“Bu o!” dedi kadın. “Durdurman gereken o!”
Omzundaki çuvalla kalabalık sokakta yürüyen iri yarı adama bakan genç kadın “Emin misin?” diye sordu.
“Eminim, cellâdın oğlu! Onu tanımayan mı var?”
Adamın topuklarına kadar inen paltosunun her adım atışında dizlerine kadar çıkan siyah çizmeleri dövüşünü izledi bir süre. Ara sıra hafifçe esen rüzgârda uğursuz siyah bir bayrak gibi dalgalanıyor, daha sonra uzun ve güçlü adımlara dolanıyordu.
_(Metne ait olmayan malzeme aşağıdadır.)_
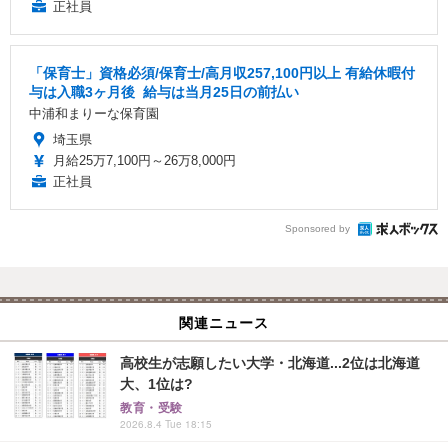
正社員
「保育士」資格必須/保育士/️高月収257,100円以上 ️有給休暇付
与は入職3ヶ月後 ️ 給与は当月25日の前払い
中浦和まりーな保育園
埼玉県
月給25万7,100円～26万8,000円
正社員
Sponsored by
関連ニュース
高校生が志願したい大学・北海道...2位は北海道
大、1位は?
教育・受験
2026.8.4 Tue 18:15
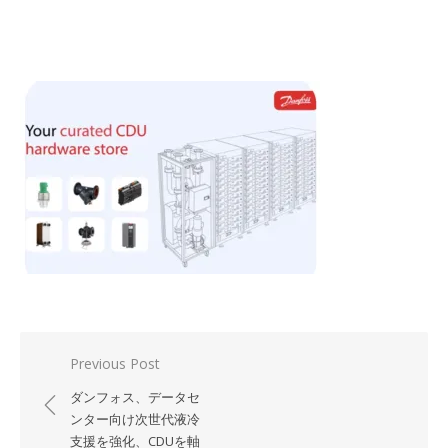
投
Previous Post
稿
ダンフォス、データセ
ナ
ンター向け次世代液冷
支援を強化、CDUを軸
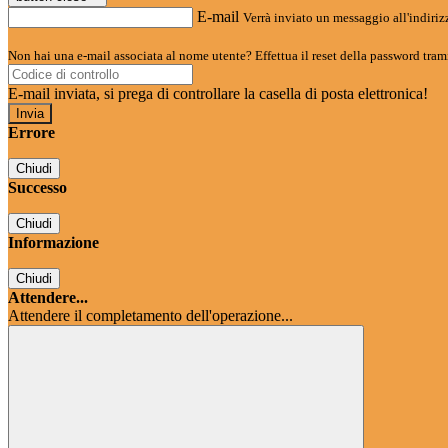
E-mail
Verrà inviato un messaggio all'indirizz
Non hai una e-mail associata al nome utente? Effettua il reset della password tram
E-mail inviata, si prega di controllare la casella di posta elettronica!
Errore
Chiudi
Successo
Chiudi
Informazione
Chiudi
Attendere...
Attendere il completamento dell'operazione...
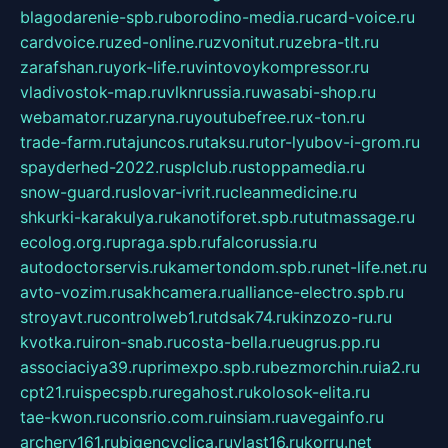
blagodarenie-spb.ru
borodino-media.ru
card-voice.ru
cardvoice.ru
zed-online.ru
zvonitut.ru
zebra-tlt.ru
zarafshan.ru
york-life.ru
vintovoykompressor.ru
vladivostok-map.ru
vlknrussia.ru
wasabi-shop.ru
webamator.ru
zaryna.ru
youtubefree.ru
x-ton.ru
trade-farm.ru
tajuncos.ru
taksu.ru
tor-lyubov-i-grom.ru
spayderhed-2022.ru
splclub.ru
stoppamedia.ru
snow-guard.ru
slovar-ivrit.ru
cleanmedicine.ru
shkurki-karakulya.ru
kanotiforet.spb.ru
tutmassage.ru
ecolog.org.ru
praga.spb.ru
falcorussia.ru
autodoctorservis.ru
kamertondom.spb.ru
net-life.net.ru
avto-vozim.ru
sakhcamera.ru
alliance-electro.spb.ru
stroyavt.ru
controlweb1.ru
tdsak74.ru
kinzozo-ru.ru
kvotka.ru
iron-snab.ru
costa-bella.ru
eugrus.pp.ru
associaciya39.ru
primexpo.spb.ru
bezmorchin.ru
ia2.ru
cpt21.ru
ispecspb.ru
regahost.ru
kolosok-elita.ru
tae-kwon.ru
consrio.com.ru
insiam.ru
avegainfo.ru
archery161.ru
bigencyclica.ru
vlast16.ru
korru.net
Tamara’nın bakışı istemsizce adamın yüzüne kaydı. Siyah kaşları açık olan alnının ortasında birleşmiş, kara gözleri beyazı kaybolacak kadar kısılarak sanki dipsiz ve karanlık iki kuyuya dönüşmüştü. Birkaç günlük sakalın altından köşeli keskin çenesinin gerginliği belli oluyordu. Çıkık elmacık kemikleri ile sıradan görünen bir adamken düzgün burnu bu sıradanlığı bozup ona erkeksi bir hava katıyordu. Geriye doğru taradığı uzun siyah saçları her adım atışta savruluyor ve dalgalanıyordu. Asaletle ilgisi olmadığını bu saçlarını arkasında bağlamamasından anlayabilirdiniz.
Ona bakmaktan kendini alamıyordu genç kadın.
Nasıl göründüğünü umursamayan bir havası vardı Celladın Oğlu’nun. Göğsünü açıkta bırakan beyaz gömleğinin üzerine boyun bağı bağlamayı lüzumsuz görmüş olmalıydı. Her adım atışta siyah pantolonu kaslı baldırlarını ortaya çıkarıyor bu da ona vahşi bir hayvanın zarif yürüyüşünü hatırlatıyordu. Yanından geçenlerin birkaç adım uzaklaştığı karanlık bir havayı çevresine yayıyordu.
“Onu durdurabilecek misin?” diyen kadına döndü.
“Evet!” dedi kısaca. Sesi sert ve kesindi. İçinde yaşadığı korkuyu kesinlikle yansıtmıyordu.